An Illinois appellate court has found that Governor Blagojevich’s rule is invalid. This ruling follows seven years of litigation. Along the way, a trial court entered an injunction against the rule; there was no evidence that any religious objection had stopped anyone from obtaining the drugs. The law was found not to be neutral–it targeted religious objectors, but allowed pharmacies to decline to sell the drugs for business reasons.
The Becket Fund is representing the pharmacists, and Mark Rienzi, senior counsel, stated:
This decision is a great victory for religious freedom. The government shouldn’t kick business owners out of the market just because it dislikes their religious beliefs.
Luke VanderBleek and Glenn Kosirog are competent and caring professionals who have been diligently serving the public for decades. They happen to have a religious objection to one discreet kind of drugs — drugs that they believe interfere with human life at its earliest stages.

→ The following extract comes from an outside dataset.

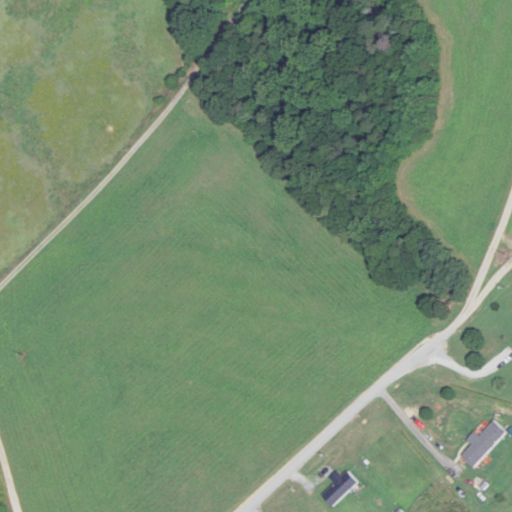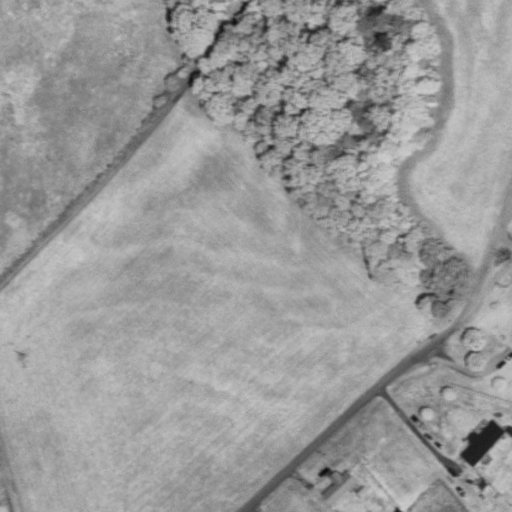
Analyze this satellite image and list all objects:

In a pluralistic society that honors diversity there ought to be room for people like our clients to practice their professions without the threat of government sanctions. It’s significant that the court in this case found that Illinois officials produced no evidence whatsoever of anyone ever being unable to obtain the drugs at issue and that there is no realistic threat of danger to anyone’s health posed by allowing objecting pharmacists to step out of the way. The state’s arguments to the contrary simply did not hold up to scrutiny.
The appellate court upheld the injunction, ruling that the governor’s mandate is contrary to Illinois law, which prohibits discrimination in licensing against a person or business who, because of religious objection, cannot provide healthcare services.